I’m not afraid of ChatGPT in my classroom
All of my students use ChatGPT, but the grade distribution remains the same.
Questions about generative artificial intelligence technology in educational spaces have prompted some to worry about the future of education and others to sit down at the table to decide how to prevent, identify, and rectify uses of generative artificial intelligence (AI) in educational settings.
From today’s historical vantagepoint, I don’t think the most important question educators need to reckon with is “Should generative AI like ChatGPT have a place in classrooms?”
I think it’s too late.
Instead, we should ask, “How can teachers and educational institutions incorporate the virtues of generative AI into education plans without compromising learning outcomes?”
I tried to answer this question as I taught a course on “The Sociology of Culture” with a new experimental assignment.
The assignment gave students hands-on experience with sociological research and ChatGPT. Students were to create a research proposal investigating the social origin of a musical subgenre of their choosing by putting a maximum of three prompts into ChatGPT. Then, to complete the assignment, they would grade ChatGPT’s work, which meant assigning it a mark and providing a few lines of feedback.
When the submissions came in, they varied along lines of reading comprehension and critical thinking.
A few students only checked to see if the headings of ChatGPT’s output seemed correct. Research questions? Check. Research methods and ethical considerations? Check, check. Expected outcomes, timeline, budget? Check, check, check. A+ “Great work!”
The more thoughtful and thorough submissions evaluated what ChatGPT put on the page while considering things it left out. One student critiqued the AI’s list of research questions because only two of the four were relevant to the project it was prompted to write. Another student was unimpressed with the chatbot because it failed to present any correct information about the focal musical subgenre of the research proposal.
Other students found ChatGPT to be a decent research assistant. And they weren’t wrong. In some cases, the chatbot generated reasonable and actionable research proposals.
The reality that ChatGPT can generate strong research proposals does leads to an especially sharp and pointed question: why wouldn’t students use generative AI to complete their work?
It’s true that my students’ work revealed that — in some cases — an AI chatbot could do a good job producing academic work. But the only way to tell if this work is adequate, excellent, or peppered with errors is to read it and think it over. And to thoughtfully evaluate any written work, you need at least a little expertise, or you’ll need to learn something through a little self-guided research.
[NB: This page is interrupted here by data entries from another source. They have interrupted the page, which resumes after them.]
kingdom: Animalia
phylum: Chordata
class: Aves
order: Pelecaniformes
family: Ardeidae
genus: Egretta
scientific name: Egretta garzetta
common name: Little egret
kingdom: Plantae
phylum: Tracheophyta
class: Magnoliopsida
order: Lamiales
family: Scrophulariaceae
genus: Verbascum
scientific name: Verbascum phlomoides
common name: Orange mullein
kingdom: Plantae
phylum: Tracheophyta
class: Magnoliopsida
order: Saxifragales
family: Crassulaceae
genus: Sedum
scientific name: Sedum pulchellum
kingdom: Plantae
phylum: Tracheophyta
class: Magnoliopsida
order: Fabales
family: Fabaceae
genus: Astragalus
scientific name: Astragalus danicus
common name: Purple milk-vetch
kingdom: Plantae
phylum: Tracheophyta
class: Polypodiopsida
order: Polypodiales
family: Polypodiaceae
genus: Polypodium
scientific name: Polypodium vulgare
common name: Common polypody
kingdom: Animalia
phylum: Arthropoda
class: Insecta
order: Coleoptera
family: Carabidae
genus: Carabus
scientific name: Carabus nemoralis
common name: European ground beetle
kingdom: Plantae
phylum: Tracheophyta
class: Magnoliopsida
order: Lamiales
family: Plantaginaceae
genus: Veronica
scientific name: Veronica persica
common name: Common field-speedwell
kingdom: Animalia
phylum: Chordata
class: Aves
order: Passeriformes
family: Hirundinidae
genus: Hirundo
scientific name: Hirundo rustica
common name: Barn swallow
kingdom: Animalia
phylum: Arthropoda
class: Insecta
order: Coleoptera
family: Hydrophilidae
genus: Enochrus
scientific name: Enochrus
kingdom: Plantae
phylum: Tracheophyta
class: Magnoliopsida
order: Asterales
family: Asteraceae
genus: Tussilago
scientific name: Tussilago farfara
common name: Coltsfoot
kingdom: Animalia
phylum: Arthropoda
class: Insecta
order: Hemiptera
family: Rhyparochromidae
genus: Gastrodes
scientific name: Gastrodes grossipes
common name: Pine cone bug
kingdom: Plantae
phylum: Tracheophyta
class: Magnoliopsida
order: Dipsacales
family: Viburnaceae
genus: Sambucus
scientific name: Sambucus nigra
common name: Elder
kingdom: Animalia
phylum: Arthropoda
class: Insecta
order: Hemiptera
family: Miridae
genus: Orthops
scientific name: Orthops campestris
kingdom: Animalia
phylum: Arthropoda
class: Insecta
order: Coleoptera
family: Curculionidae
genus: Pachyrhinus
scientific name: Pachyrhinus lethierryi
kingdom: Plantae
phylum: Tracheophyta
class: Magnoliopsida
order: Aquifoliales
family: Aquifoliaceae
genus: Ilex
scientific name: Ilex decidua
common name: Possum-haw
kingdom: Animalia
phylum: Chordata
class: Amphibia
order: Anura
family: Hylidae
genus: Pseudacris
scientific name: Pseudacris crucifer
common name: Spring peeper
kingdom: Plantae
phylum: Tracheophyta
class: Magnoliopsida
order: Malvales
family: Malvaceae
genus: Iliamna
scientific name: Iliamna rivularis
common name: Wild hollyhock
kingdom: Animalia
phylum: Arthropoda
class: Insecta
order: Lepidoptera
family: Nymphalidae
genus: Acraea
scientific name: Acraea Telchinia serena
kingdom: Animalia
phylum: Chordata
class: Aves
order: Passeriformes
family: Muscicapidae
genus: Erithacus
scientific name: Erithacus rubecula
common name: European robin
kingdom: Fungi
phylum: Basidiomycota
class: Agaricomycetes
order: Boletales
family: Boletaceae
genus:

The column of grades for the ChatGPT assignment resembled the other ones I have seen during my experience as a university instructor. Generally, the average grade for a sociology assignment hovers around a B or 75 per cent. The average for the ChatGPT assignment was 77.4 per cent. The average grades for the other assignments (not involving generative AI) were 77.5 per cent. and 76.4 per cent. The average for the class? I’ll let you guess.
With the final grades in the books, I still wonder what is at the heart of concerns over students engaging with a new, exciting, and consequential technology in academic settings?
Maybe concerns steeped in the language of Doomsday prophesies circulating among educators reveal not only worry about technological change — but also the state of good faith between teachers and students.
Good faith between teachers and students is necessary for educational settings to be truly educational. For educators, holding good faith toward students means assuming they are honestly pursing learning objectives and developing their professional capacity to the best of their ability. But good faith doesn’t provide simple and precise answers to questions at the heart of the current debates about AI technologies in educational settings.
So maybe I’m naïve.
Still, as a university instructor, I think it is essential to respond to technological change, especially the new popular tools people are using to think, do their jobs, and even generate original knowledge. In other words, classrooms should be adapted to accommodate the social world, not the other way around.
Turning back to my fellow teachers facing students holding a new and scary technology, I ask again: How can we incorporate the virtues of generative AI into our education plans and achieve valuable learning outcomes? We can play with it, learn from it, and have a little good faith that our students and future colleagues will do the same.
Taylor Price is a PhD candidate in sociology at the University of Toronto.